Saved data entries:
════════════════

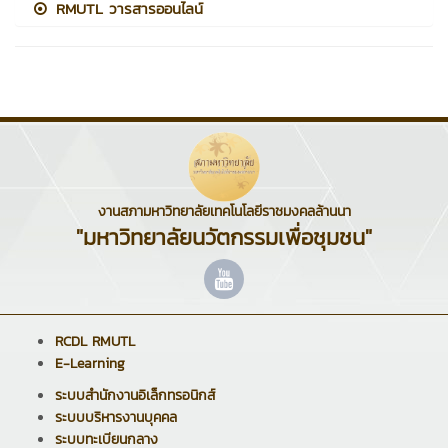
RMUTL วารสารออนไลน์
งานสภามหาวิทยาลัยเทคโนโลยีราชมงคลล้านนา
"มหาวิทยาลัยนวัตกรรมเพื่อชุมชน"
RCDL RMUTL
E-Learning
ระบบสำนักงานอิเล็กทรอนิกส์
ระบบบริหารงานบุคคล
ระบบทะเบียนกลาง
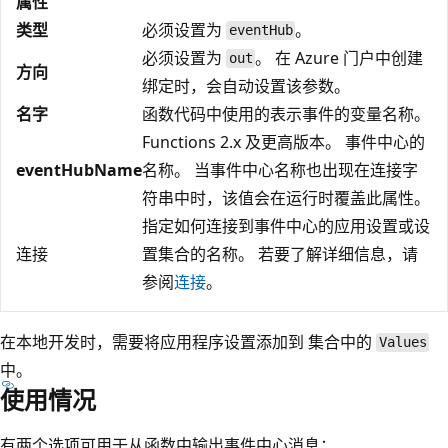
属性
类型
必须设置为
。
eventHub
必须设置为
。 在 Azure 门户中创建
out
方向
绑定时，会自动设置该参数。
名字
函数代码中使用的表示事件的变量名称。
Functions 2.x 及更高版本。 事件中心的
eventHubName
名称。 当事件中心名称也出现在连接字
符串中时，该值会在运行时覆盖此属性。
指定如何连接到事件中心的应用设置或设
连接
置集合的名称。 若要了解详细信息，请
参阅
连接
。
在本地开发时，需要将应用程序设置添加到
集合中的
Values
中。
使用情况
有两个选项可用于从函数中输出事件中心消息：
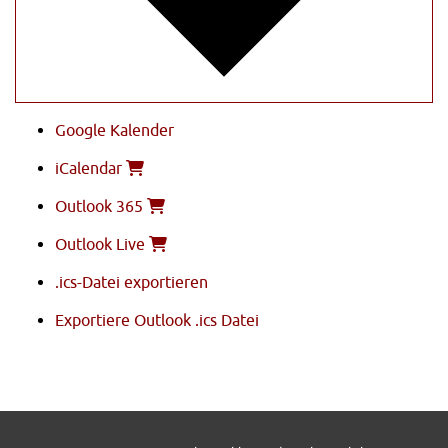
Google Kalender
iCalendar
Outlook 365
Outlook Live
.ics-Datei exportieren
Exportiere Outlook .ics Datei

════════════════

_Exercise description_
Could you extract, word for word, the lines from the start of the listing through the line containing "ระบบทะเบียนกลาง", inclusive, leaving out the pictures?

_Answer to the problem_
RMUTL วารสารออนไลน์
งานสภามหาวิทยาลัยเทคโนโลยีราชมงคลล้านนา
"มหาวิทยาลัยนวัตกรรมเพื่อชุมชน"
RCDL RMUTL
E-Learning
ระบบสำนักงานอิเล็กทรอนิกส์
ระบบบริหารงานบุคคล
ระบบทะเบียนกลาง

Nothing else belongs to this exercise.